Diario Editorial: O futuro ameaçado

Publicado em: 16/10/2017 07:10 Atualizado em:

Os assassinatos de adolescentes, entre 12 e 18 anos, atingiram 3,65 vítimas em cada grupo de mil indivíduos. O Índice de Homicídios na Adolescência (IHA) disparou. É o mais alto desde que começou a ser medido ,em 2005, pelo Fundo das Nações Unidas para a Infância (Unicef), em parceria com o Ministério dos Direitos Humanos, o Observatório de Favelas e o Laboratório de Análise da Violência, da Universidade do Estado do Rio de Janeiro (Uerj).
O estudo, divulgado no dia 11, abrangeu 300 municípios com mais de 100 mil habitantes e tomou como base os dados do Sistema de Informação sobre Mortalidade do Ministério da Saúde. No atual ritmo, em 2021 o país terá perdido 43 mil adolescentes por homicídio, apenas nas grandes cidades. As deficiências nas políticas públicas, a cada ano, indicam que as projeções negativas vão virar realidade. Em 2012, a Uerj previa que o país lamentaria o assassinato de 37 mil crianças e adolescentes até 2016. Nem foi preciso esperar quatro anos.

O Nordeste é a região mais perigosa para os jovens, com 6,5 assassinatos em cada grupo de mil, seguido do Centro-Oeste, com índice de 3,9, do Norte (3,3), do Sudeste (2,8) e do Sul (2,3). Fortaleza, capital cearense, é a mais letal, com IHA de 10,94, enquanto Boa Vista (RR) se destaca entre as menos perigosas (IHA de 1,40). Para os autores, há uma forte relação entre o IHA e as desigualdades socioeconômicas. Ou seja, o índice é mais alto no Nordeste, onde há grandes bolsões de pobreza.

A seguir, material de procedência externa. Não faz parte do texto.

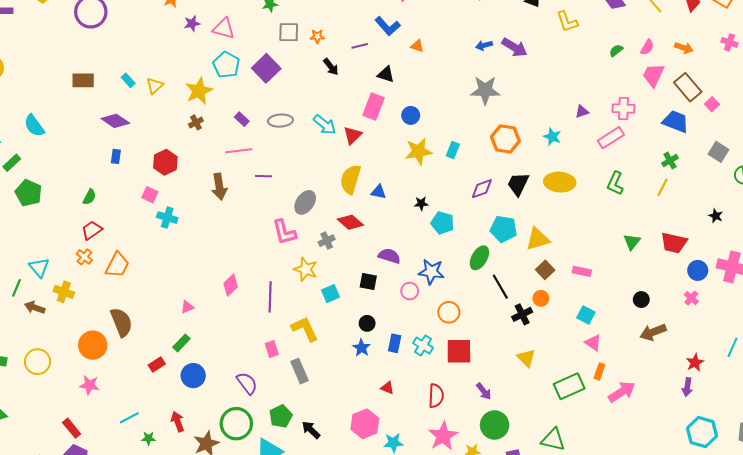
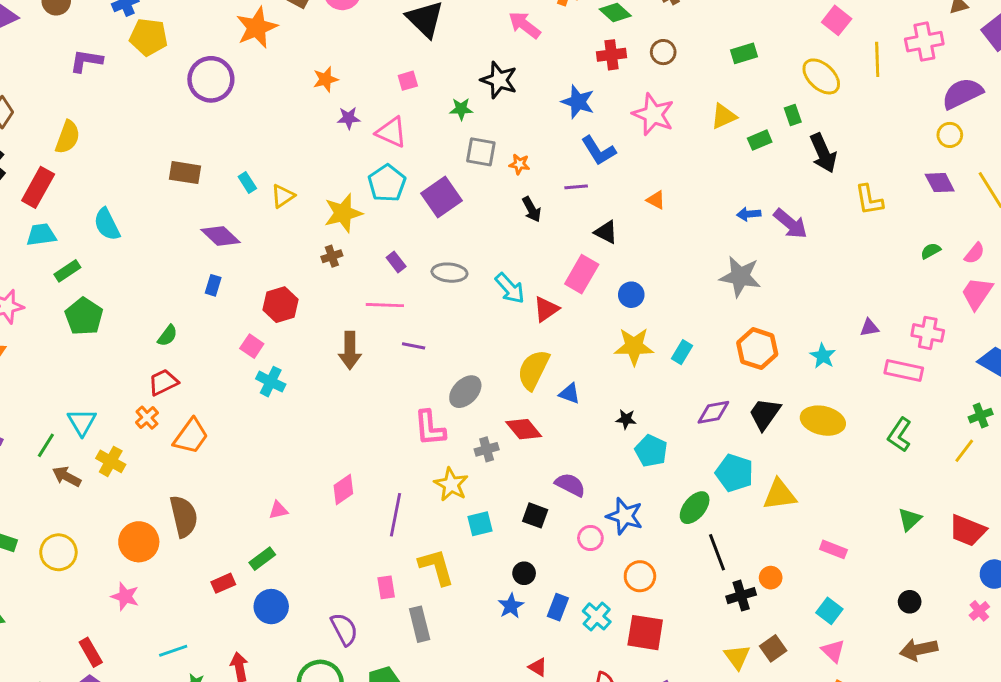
blue L-shape: (388, 26) -> (599, 151), moved
pink rectangle: (611, 138) -> (904, 370), turned 35
brown square: (545, 270) -> (773, 648), moved

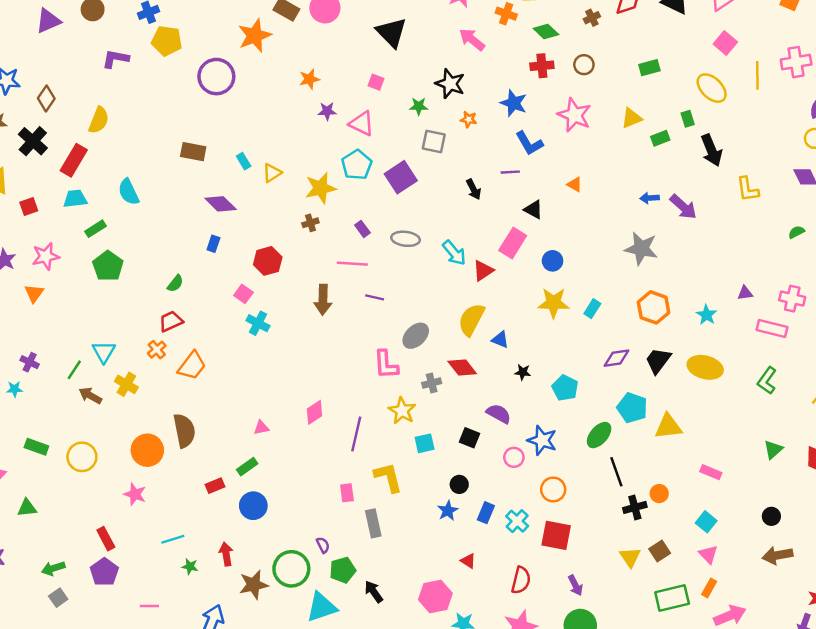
pink square: (408, 81) -> (376, 82), turned 35
orange star: (519, 164) -> (469, 119), moved
black star: (626, 419) -> (523, 372), moved
purple semicircle: (344, 629) -> (323, 545), moved, size x0.6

Independentemente da fonte de informação ou do estudo realizado por instituições especializadas, o cenário é trágico. No ano passado, o Mapa da Violência denunciava o avanço da mortandade de adolescentes no país, que havia aumentado 699,5%, entre 1980 e 2014, com base na mesma fonte de informação do estudo do Unicef.

Os levantamentos convergem ainda mais quando fazem o recorte raça/sexo. O menino negro é o que mais morre. Ele tem 13 vezes mais risco de ser assassinado do que a menina negra. Quando considerado o fator raça/cor, mais uma vez o negro está em desvantagem na comparação com um jovem branco. Ou seja, a probabilidade de ele ser assassinado é 2,85 vezes maior do que a de um colega branco ou amarelo.

O Atlas da Violência 2017, elaborado pelo Instituto de Pesquisa Econômica Aplicada (Ipea) e pelo Fórum Brasileiro de Segurança Pública, avalia uma faixa mais abrangente (entre 15 e 29 anos), mas a conclusão é a mesma: de cada 100 pessoas assassinadas no país, 71 são negras. O risco de negros serem vítimas de homicídio é de 23,5% maior do que os demais brasileiros, descontados os fatores idade, escolaridade, sexo, estado civil e local de residência.

Enquanto a mortalidade de não negras caiu 74%, entre 2005 e 2015, a de mulheres negras (pretas e pardas) aumentou 22%. Em um país com 60 mil homicídios por ano, o recorte raça/cor/gênero denuncia ainda que está em curso um processo de genocídio do povo negro, que hoje soma 53,6% da população, de acordo o censo do Instituto Brasileiro de Geografia e Estatística (IBGE) de 2014. Os dados impõem, com urgência, ao poder público revisão das políticas nos campos da segurança, da educação e das voltadas à eliminação das desigualdades. Se as crianças e os jovens são o futuro da nação, o futuro está sendo exterminado.